EXTRACTED RECORDS ->
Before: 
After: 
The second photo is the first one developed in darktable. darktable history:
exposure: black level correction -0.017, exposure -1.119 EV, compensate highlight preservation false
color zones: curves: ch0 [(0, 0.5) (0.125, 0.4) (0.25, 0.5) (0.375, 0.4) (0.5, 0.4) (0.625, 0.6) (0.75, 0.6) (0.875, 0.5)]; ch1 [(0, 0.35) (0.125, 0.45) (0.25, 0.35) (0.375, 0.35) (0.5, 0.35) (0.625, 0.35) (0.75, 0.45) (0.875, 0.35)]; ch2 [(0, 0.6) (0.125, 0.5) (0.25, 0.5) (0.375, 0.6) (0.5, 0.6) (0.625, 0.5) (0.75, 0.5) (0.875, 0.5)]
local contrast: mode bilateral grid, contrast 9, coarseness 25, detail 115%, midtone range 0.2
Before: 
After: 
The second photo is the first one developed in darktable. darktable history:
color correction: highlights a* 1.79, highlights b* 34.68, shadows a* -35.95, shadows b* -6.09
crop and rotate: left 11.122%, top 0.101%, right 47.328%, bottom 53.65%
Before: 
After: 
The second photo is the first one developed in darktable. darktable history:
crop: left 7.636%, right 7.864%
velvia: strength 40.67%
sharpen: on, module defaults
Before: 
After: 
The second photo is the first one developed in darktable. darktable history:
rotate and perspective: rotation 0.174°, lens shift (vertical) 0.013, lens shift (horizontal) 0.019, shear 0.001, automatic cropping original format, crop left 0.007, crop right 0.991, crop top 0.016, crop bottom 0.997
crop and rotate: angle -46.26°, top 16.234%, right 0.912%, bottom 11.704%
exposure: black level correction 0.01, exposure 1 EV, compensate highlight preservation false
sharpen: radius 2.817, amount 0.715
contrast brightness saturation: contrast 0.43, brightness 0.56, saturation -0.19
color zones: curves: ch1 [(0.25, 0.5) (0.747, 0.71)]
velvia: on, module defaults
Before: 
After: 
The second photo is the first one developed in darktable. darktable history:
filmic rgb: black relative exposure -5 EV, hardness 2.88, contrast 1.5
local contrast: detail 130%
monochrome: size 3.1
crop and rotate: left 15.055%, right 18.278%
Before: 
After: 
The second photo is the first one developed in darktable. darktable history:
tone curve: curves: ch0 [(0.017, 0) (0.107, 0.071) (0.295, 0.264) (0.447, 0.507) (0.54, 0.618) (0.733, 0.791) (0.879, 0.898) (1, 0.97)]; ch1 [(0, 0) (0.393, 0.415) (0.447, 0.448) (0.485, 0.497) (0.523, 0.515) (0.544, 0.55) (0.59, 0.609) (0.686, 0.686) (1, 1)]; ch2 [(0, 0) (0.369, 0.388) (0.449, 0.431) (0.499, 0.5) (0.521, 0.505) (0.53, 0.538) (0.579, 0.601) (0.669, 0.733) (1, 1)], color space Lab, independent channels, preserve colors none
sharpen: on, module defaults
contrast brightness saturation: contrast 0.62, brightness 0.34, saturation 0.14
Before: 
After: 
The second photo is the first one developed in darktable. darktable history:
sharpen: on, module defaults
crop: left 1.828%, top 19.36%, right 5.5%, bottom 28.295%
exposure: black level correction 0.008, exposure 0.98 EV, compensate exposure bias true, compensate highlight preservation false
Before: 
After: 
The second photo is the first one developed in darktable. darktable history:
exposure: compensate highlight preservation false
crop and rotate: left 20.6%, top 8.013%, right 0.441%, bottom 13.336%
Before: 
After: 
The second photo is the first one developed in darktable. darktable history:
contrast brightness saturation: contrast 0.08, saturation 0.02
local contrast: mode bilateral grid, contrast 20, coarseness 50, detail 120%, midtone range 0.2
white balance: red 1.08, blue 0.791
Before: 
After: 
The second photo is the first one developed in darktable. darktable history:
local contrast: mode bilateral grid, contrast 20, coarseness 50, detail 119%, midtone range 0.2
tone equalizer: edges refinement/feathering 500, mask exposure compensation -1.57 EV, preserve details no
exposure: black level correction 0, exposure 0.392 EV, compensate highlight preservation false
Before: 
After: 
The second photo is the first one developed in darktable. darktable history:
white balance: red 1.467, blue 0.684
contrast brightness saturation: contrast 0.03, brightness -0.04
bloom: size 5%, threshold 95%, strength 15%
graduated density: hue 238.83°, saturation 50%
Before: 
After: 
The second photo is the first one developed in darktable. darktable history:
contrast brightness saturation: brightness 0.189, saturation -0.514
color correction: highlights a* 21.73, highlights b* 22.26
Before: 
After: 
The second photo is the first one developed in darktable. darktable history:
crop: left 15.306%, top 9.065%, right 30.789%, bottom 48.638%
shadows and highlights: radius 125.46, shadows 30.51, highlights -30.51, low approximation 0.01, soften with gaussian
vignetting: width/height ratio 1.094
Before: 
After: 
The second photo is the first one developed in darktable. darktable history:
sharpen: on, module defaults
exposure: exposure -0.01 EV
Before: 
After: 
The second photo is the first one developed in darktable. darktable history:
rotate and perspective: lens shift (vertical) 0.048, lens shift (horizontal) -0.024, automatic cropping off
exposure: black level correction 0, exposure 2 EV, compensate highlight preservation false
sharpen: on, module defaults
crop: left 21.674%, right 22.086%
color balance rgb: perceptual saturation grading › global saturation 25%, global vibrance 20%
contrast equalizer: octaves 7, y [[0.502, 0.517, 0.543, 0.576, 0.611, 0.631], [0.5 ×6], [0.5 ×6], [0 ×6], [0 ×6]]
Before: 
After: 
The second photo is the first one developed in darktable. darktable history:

TASK INSTRUCTIONS -> Rewrite every row above, putting "processed" in place of "developed" and keeping everything else the same.

TASK RESULT ->
Before: 
After: 
The second photo is the first one processed in darktable. darktable history:
exposure: black level correction -0.017, exposure -1.119 EV, compensate highlight preservation false
color zones: curves: ch0 [(0, 0.5) (0.125, 0.4) (0.25, 0.5) (0.375, 0.4) (0.5, 0.4) (0.625, 0.6) (0.75, 0.6) (0.875, 0.5)]; ch1 [(0, 0.35) (0.125, 0.45) (0.25, 0.35) (0.375, 0.35) (0.5, 0.35) (0.625, 0.35) (0.75, 0.45) (0.875, 0.35)]; ch2 [(0, 0.6) (0.125, 0.5) (0.25, 0.5) (0.375, 0.6) (0.5, 0.6) (0.625, 0.5) (0.75, 0.5) (0.875, 0.5)]
local contrast: mode bilateral grid, contrast 9, coarseness 25, detail 115%, midtone range 0.2
Before: 
After: 
The second photo is the first one processed in darktable. darktable history:
color correction: highlights a* 1.79, highlights b* 34.68, shadows a* -35.95, shadows b* -6.09
crop and rotate: left 11.122%, top 0.101%, right 47.328%, bottom 53.65%
Before: 
After: 
The second photo is the first one processed in darktable. darktable history:
crop: left 7.636%, right 7.864%
velvia: strength 40.67%
sharpen: on, module defaults
Before: 
After: 
The second photo is the first one processed in darktable. darktable history:
rotate and perspective: rotation 0.174°, lens shift (vertical) 0.013, lens shift (horizontal) 0.019, shear 0.001, automatic cropping original format, crop left 0.007, crop right 0.991, crop top 0.016, crop bottom 0.997
crop and rotate: angle -46.26°, top 16.234%, right 0.912%, bottom 11.704%
exposure: black level correction 0.01, exposure 1 EV, compensate highlight preservation false
sharpen: radius 2.817, amount 0.715
contrast brightness saturation: contrast 0.43, brightness 0.56, saturation -0.19
color zones: curves: ch1 [(0.25, 0.5) (0.747, 0.71)]
velvia: on, module defaults
Before: 
After: 
The second photo is the first one processed in darktable. darktable history:
filmic rgb: black relative exposure -5 EV, hardness 2.88, contrast 1.5
local contrast: detail 130%
monochrome: size 3.1
crop and rotate: left 15.055%, right 18.278%
Before: 
After: 
The second photo is the first one processed in darktable. darktable history:
tone curve: curves: ch0 [(0.017, 0) (0.107, 0.071) (0.295, 0.264) (0.447, 0.507) (0.54, 0.618) (0.733, 0.791) (0.879, 0.898) (1, 0.97)]; ch1 [(0, 0) (0.393, 0.415) (0.447, 0.448) (0.485, 0.497) (0.523, 0.515) (0.544, 0.55) (0.59, 0.609) (0.686, 0.686) (1, 1)]; ch2 [(0, 0) (0.369, 0.388) (0.449, 0.431) (0.499, 0.5) (0.521, 0.505) (0.53, 0.538) (0.579, 0.601) (0.669, 0.733) (1, 1)], color space Lab, independent channels, preserve colors none
sharpen: on, module defaults
contrast brightness saturation: contrast 0.62, brightness 0.34, saturation 0.14
Before: 
After: 
The second photo is the first one processed in darktable. darktable history:
sharpen: on, module defaults
crop: left 1.828%, top 19.36%, right 5.5%, bottom 28.295%
exposure: black level correction 0.008, exposure 0.98 EV, compensate exposure bias true, compensate highlight preservation false
Before: 
After: 
The second photo is the first one processed in darktable. darktable history:
exposure: compensate highlight preservation false
crop and rotate: left 20.6%, top 8.013%, right 0.441%, bottom 13.336%
Before: 
After: 
The second photo is the first one processed in darktable. darktable history:
contrast brightness saturation: contrast 0.08, saturation 0.02
local contrast: mode bilateral grid, contrast 20, coarseness 50, detail 120%, midtone range 0.2
white balance: red 1.08, blue 0.791
Before: 
After: 
The second photo is the first one processed in darktable. darktable history:
local contrast: mode bilateral grid, contrast 20, coarseness 50, detail 119%, midtone range 0.2
tone equalizer: edges refinement/feathering 500, mask exposure compensation -1.57 EV, preserve details no
exposure: black level correction 0, exposure 0.392 EV, compensate highlight preservation false
Before: 
After: 
The second photo is the first one processed in darktable. darktable history:
white balance: red 1.467, blue 0.684
contrast brightness saturation: contrast 0.03, brightness -0.04
bloom: size 5%, threshold 95%, strength 15%
graduated density: hue 238.83°, saturation 50%
Before: 
After: 
The second photo is the first one processed in darktable. darktable history:
contrast brightness saturation: brightness 0.189, saturation -0.514
color correction: highlights a* 21.73, highlights b* 22.26
Before: 
After: 
The second photo is the first one processed in darktable. darktable history:
crop: left 15.306%, top 9.065%, right 30.789%, bottom 48.638%
shadows and highlights: radius 125.46, shadows 30.51, highlights -30.51, low approximation 0.01, soften with gaussian
vignetting: width/height ratio 1.094
Before: 
After: 
The second photo is the first one processed in darktable. darktable history:
sharpen: on, module defaults
exposure: exposure -0.01 EV
Before: 
After: 
The second photo is the first one processed in darktable. darktable history:
rotate and perspective: lens shift (vertical) 0.048, lens shift (horizontal) -0.024, automatic cropping off
exposure: black level correction 0, exposure 2 EV, compensate highlight preservation false
sharpen: on, module defaults
crop: left 21.674%, right 22.086%
color balance rgb: perceptual saturation grading › global saturation 25%, global vibrance 20%
contrast equalizer: octaves 7, y [[0.502, 0.517, 0.543, 0.576, 0.611, 0.631], [0.5 ×6], [0.5 ×6], [0 ×6], [0 ×6]]
Before: 
After: 
The second photo is the first one processed in darktable. darktable history:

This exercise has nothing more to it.